German engagement within the United Nations Security Council

Germany made the link between climate change and security policy a top priority for its two-year term (2019-2020) as a UN Security Council elected member. Despite the increasing salience of this topic, it currently lacks a proper institutional home that could offer support and advice on how to systematically address climate-related security risks. Nevertheless, the topic of climate security has gained increasing importance within the UNSC and other multilateral fora over recent years.

To further strengthen UN engagement on the issue, Germany, together with the Republic of Nauru, officially established the Group of Friends on Climate and Security within the United Nations on 1 August 2018. In support of the Group of Friends, adelphi, on behalf of the German Federal Foreign Office, is acting as the Secretariat for the Climate and Security Expert Network.
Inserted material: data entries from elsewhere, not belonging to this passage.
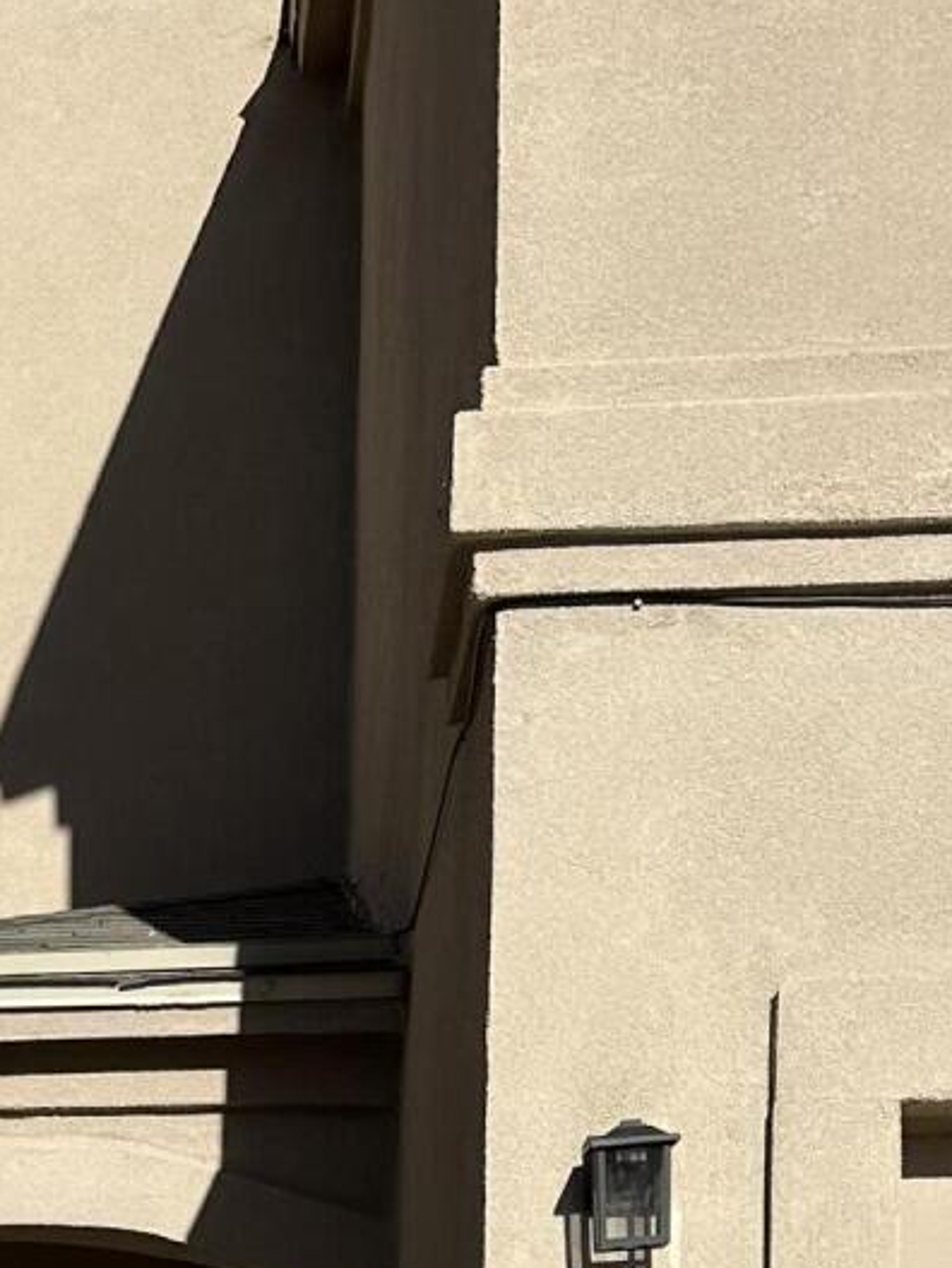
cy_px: 2011
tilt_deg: -2.9
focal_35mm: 91
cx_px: -240
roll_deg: -0.7
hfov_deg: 15.6
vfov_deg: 18.5
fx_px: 3333
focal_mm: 6.86
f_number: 1.78
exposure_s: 1/7576
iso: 80
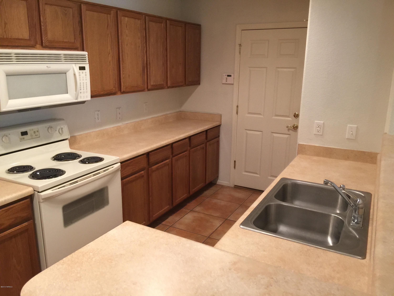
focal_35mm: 29
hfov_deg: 61.7
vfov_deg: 48.2
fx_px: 330
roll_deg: +1.7
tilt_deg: -15.2
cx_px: 197
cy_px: 148
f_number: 2.2
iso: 64
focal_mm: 4.15
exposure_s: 1/15
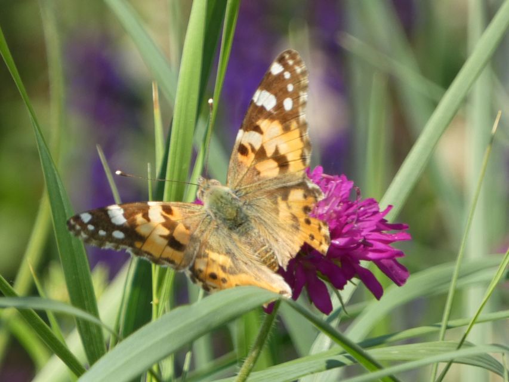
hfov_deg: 2.0
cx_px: 254
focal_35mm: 976
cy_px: 191
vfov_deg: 1.5
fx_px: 14353
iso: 100
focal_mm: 174.8
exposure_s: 1/125
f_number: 5.6
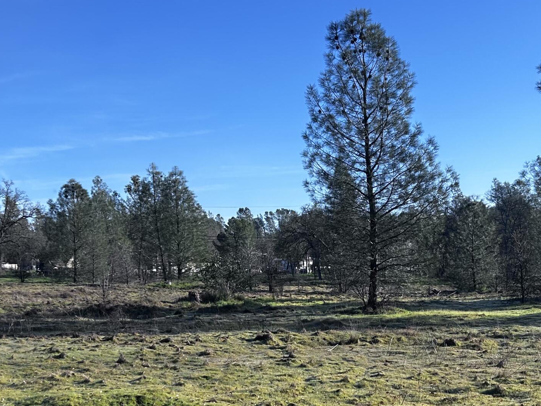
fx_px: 860
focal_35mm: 55
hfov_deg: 34.8
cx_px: 319
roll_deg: +0.8
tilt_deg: -2.4
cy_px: 303
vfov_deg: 26.2
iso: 50
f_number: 1.5
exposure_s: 1/2695
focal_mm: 5.7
This international network supports the Group of Friends by synthesizing scientific knowledge and expertise, advising on entry points for building resilience to climate-security risks, and helping to strengthen a shared understanding of the challenges and opportunities of addressing climate-related security risks. This lays the groundwork for global cooperation on this issue. Since its establishment, the Group of Friends has grown in size and now comprises more than 55 member states. Most recently, the United States of America announced their intention to join the group.

Weathering Risk: A Climate and Security Risk and Foresight Assessment 

Following the launch of the of the Berlin Call for Action in 2019, Weathering Risk − the global climate and security risk and foresight assessment − was launched in 2020.

Weathering Risk is the flagship multilateral initiative led by adelphi and the Potsdam Institute for Climate Impact Research (PIK). It develops and pilots an integrated approach for climate and security risk and foresight assessments in order to facilitate risk informed planning, enhance capacity for action and improve operational responses that promote climate resilience and peace.

Weathering Risk is guided by a Strategic Advisory Board of leading figures in development, environmental, foreign and security policy, and aims to ensure that relevant policies and decisions are better informed by evidence-based analysis on climate change related security risks, now and in the future. It will identify short-, medium-, and long-term threats to peace, prosperity and wellbeing, and to geopolitical and diplomatic relationships.

Through this process, Weathering Risk seeks to bolster the evidence base as well as convene key stakeholders to inform climate and security risk thinking, with a view to advance the climate security discourse from analysis to action.

The Weathering Risk Methodology brings together the most current climate impact data, granular analysis of conflict contexts and forward-looking risk projections in order to identify and convert strategic uncertainty into manageable risk. The methodology was presented at the 2021 Berlin Climate and Security Conference. Examples of its implementation were presented at the 2022 Berlin Climate and Security Conference.